My ex boss (we are both retired) recently broke down an old, seven-foot bookcase at his place and gave me the pieces. The sides were 1×10s, 1.5-inches thick, with the shelves the same depth, but .75 inches.

I planed off the stain and varnish (rather rough varnishing work had been done on the pieces) and now have the items stacked and ready to turn into a desk. There are not quite enough for the project, so I will go get some regular white pine boards to make things like the hidden back board, drawer sides and back, etc. This will be a rather simple computer desk, with not much in the way of fancy design tricks.
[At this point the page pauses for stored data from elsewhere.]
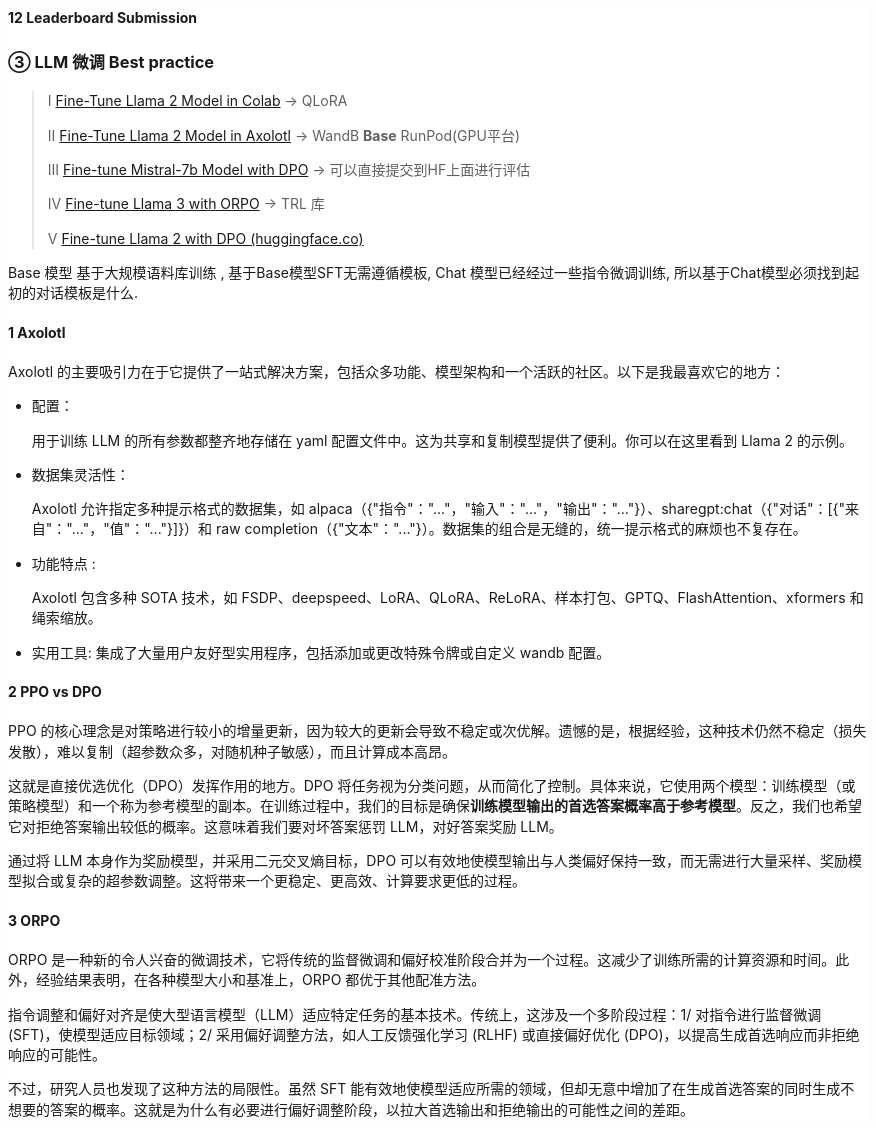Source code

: #### 12 Leaderboard Submission

### ③ LLM 微调 Best practice

> Ⅰ [Fine-Tune Llama 2 Model in Colab](https://mlabonne.github.io/blog/posts/Fine_Tune_Your_Own_Llama_2_Model_in_a_Colab_Notebook.html) -> QLoRA
>
> Ⅱ [Fine-Tune Llama 2 Model in Axolotl](https://mlabonne.github.io/blog/posts/A_Beginners_Guide_to_LLM_Finetuning.html) -> WandB **Base** RunPod(GPU平台)
>
> Ⅲ [Fine-tune Mistral-7b Model with DPO](https://mlabonne.github.io/blog/posts/Fine_tune_Mistral_7b_with_DPO.html) -> 可以直接提交到HF上面进行评估
>
> Ⅳ [Fine-tune Llama 3 with ORPO](https://mlabonne.github.io/blog/posts/2024-04-19_Fine_tune_Llama_3_with_ORPO.html) -> TRL 库
>
> Ⅴ [Fine-tune Llama 2 with DPO (huggingface.co)](https://huggingface.co/blog/dpo-trl) 

Base 模型 基于大规模语料库训练 , 基于Base模型SFT无需遵循模板, Chat 模型已经经过一些指令微调训练, 所以基于Chat模型必须找到起初的对话模板是什么. 

#### 1 Axolotl

Axolotl 的主要吸引力在于它提供了一站式解决方案，包括众多功能、模型架构和一个活跃的社区。以下是我最喜欢它的地方：

* 配置：

  用于训练 LLM 的所有参数都整齐地存储在 yaml 配置文件中。这为共享和复制模型提供了便利。你可以在这里看到 Llama 2 的示例。

* 数据集灵活性：

  Axolotl 允许指定多种提示格式的数据集，如 alpaca（{"指令"："..."，"输入"："..."，"输出"："..."}）、sharegpt:chat（{"对话"：[{"来自"："..."，"值"："..."}]}）和 raw completion（{"文本"："..."}）。数据集的组合是无缝的，统一提示格式的麻烦也不复存在。

* 功能特点 : 

  Axolotl 包含多种 SOTA 技术，如 FSDP、deepspeed、LoRA、QLoRA、ReLoRA、样本打包、GPTQ、FlashAttention、xformers 和绳索缩放。

* 实用工具: 集成了大量用户友好型实用程序，包括添加或更改特殊令牌或自定义 wandb 配置。

#### 2 PPO vs DPO 

PPO 的核心理念是对策略进行较小的增量更新，因为较大的更新会导致不稳定或次优解。遗憾的是，根据经验，这种技术仍然不稳定（损失发散），难以复制（超参数众多，对随机种子敏感），而且计算成本高昂。

这就是直接优选优化（DPO）发挥作用的地方。DPO 将任务视为分类问题，从而简化了控制。具体来说，它使用两个模型：训练模型（或策略模型）和一个称为参考模型的副本。在训练过程中，我们的目标是确保**训练模型输出的首选答案概率高于参考模型**。反之，我们也希望它对拒绝答案输出较低的概率。这意味着我们要对坏答案惩罚 LLM，对好答案奖励 LLM。

通过将 LLM 本身作为奖励模型，并采用二元交叉熵目标，DPO 可以有效地使模型输出与人类偏好保持一致，而无需进行大量采样、奖励模型拟合或复杂的超参数调整。这将带来一个更稳定、更高效、计算要求更低的过程。

#### 3 ORPO

ORPO 是一种新的令人兴奋的微调技术，它将传统的监督微调和偏好校准阶段合并为一个过程。这减少了训练所需的计算资源和时间。此外，经验结果表明，在各种模型大小和基准上，ORPO 都优于其他配准方法。

指令调整和偏好对齐是使大型语言模型（LLM）适应特定任务的基本技术。传统上，这涉及一个多阶段过程：1/ 对指令进行监督微调 (SFT)，使模型适应目标领域；2/ 采用偏好调整方法，如人工反馈强化学习 (RLHF) 或直接偏好优化 (DPO)，以提高生成首选响应而非拒绝响应的可能性。

不过，研究人员也发现了这种方法的局限性。虽然 SFT 能有效地使模型适应所需的领域，但却无意中增加了在生成首选答案的同时生成不想要的答案的概率。这就是为什么有必要进行偏好调整阶段，以拉大首选输出和拒绝输出的可能性之间的差距。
My question is: just how does "Brazilian" pine stack up against regular pine or any number of other woods? The boards do have knots in them, but they add character and will make the desk actually look the way I want (rustic), and the stuff seems to "work" OK, at least so far. I will admit that age seems to have hardened the stuff beyond what I have found with regular pine from the big-box stores. Not exactly hardwood, but not exactly easy to dent, either.

Howard Ferstler


----------



## levan (Mar 30, 2010)

Hi Howard. I have never used the pine you refer to but, according to wikpedia janka hardess it is more like our yellow pine 690 than white 420. I wonder about wood movement if gluing together. Nice score and good luck


----------



## ferstler (Oct 5, 2008)

Hi, Lynn

I did some additional digging and one other name for the wood is "parana." If that is the case, then the janka rating is 780, which puts it right between sycamore and Honduran mohogany on the scale. Looks like it will be just fine for the desk project.

Howard Ferstler


----------



## jack1 (May 17, 2007)

be sure to post some pics when you are done. I'd like to see what it looks like.


----------